The U.S. dollar recovered handsomely from a two-week low hit yesterday, surging 0.83% against a basket of rival currencies, after Bank of Japan stunned global markets with a surprise rate cut, bringing deposit rates into negative territory for the first in Japan's history, after a batch of earlier data showed worsening spending and inflation rates in the world's third largest economy.
The dollar's recovery is beset with uncertainties however, after late GDP data showed a sharp growth decline in the fourth quarter to 0.7% from 2.0% in the third quarter, while missing forecasts of 0.8%. Other data disappointed as well, with the goods trade balance deficit deepening to $61.5 billion in December from $60.3 billion in November.
Dollar nonetheless held its high ground for now, surging a massive 2.10% versus the collapsing yen to 121.27, while tackling the euro into submission with a 0.76% jump to 1.0856. The greenback also gained 0.70% on sterling to trade at 1.4265.
Oil prices rose on prospects of a deal between Russia and OPEC to cut global supply excess, while the unexpected easing from BoJ also helped with sentiment. Brent crude futures rose 70 cents, or 2.05% to $35.92 a barrel.
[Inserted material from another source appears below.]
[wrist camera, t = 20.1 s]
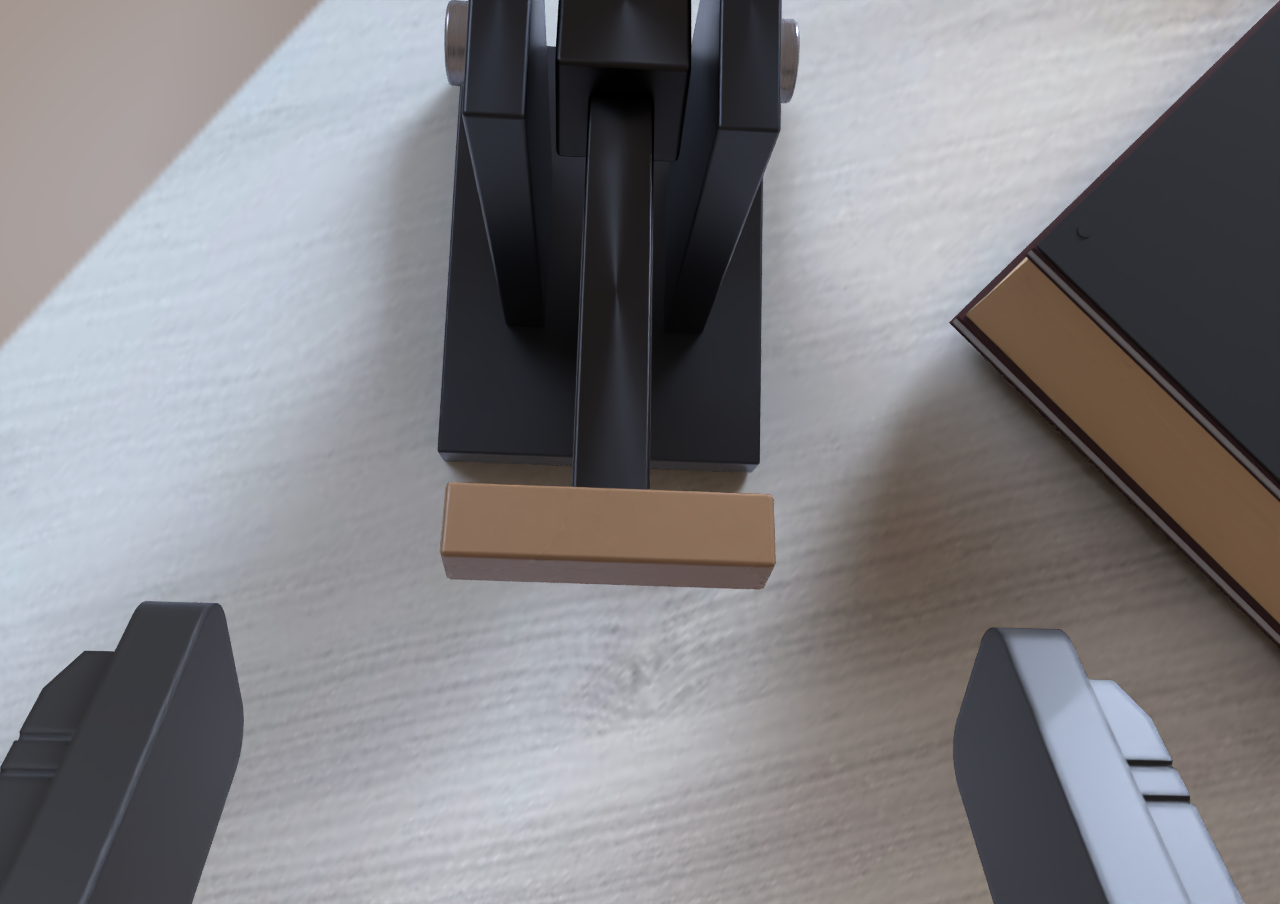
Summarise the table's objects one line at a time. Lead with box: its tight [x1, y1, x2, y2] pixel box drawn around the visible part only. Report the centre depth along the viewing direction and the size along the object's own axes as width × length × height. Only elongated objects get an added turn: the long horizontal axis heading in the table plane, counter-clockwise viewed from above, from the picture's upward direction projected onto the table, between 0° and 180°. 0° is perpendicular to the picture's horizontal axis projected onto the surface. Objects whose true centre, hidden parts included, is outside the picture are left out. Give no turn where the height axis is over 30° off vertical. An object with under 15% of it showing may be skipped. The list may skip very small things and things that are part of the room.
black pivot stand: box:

U.S. crude futures gained 67 cents, or 2.0% to trade at $34.26 a barrel.
European shares rose comfortably, with the pan-European index FTSEurofirst 300 jumping more than one percent to 1,331. Germany's DAX added 85 points, or 0.88% to 9,719, while France's CAC 40 index climbed 1.10% to 4,374. Britain's FTSE was the biggest winning, gaining a solid 1.37% to trade at 6,011.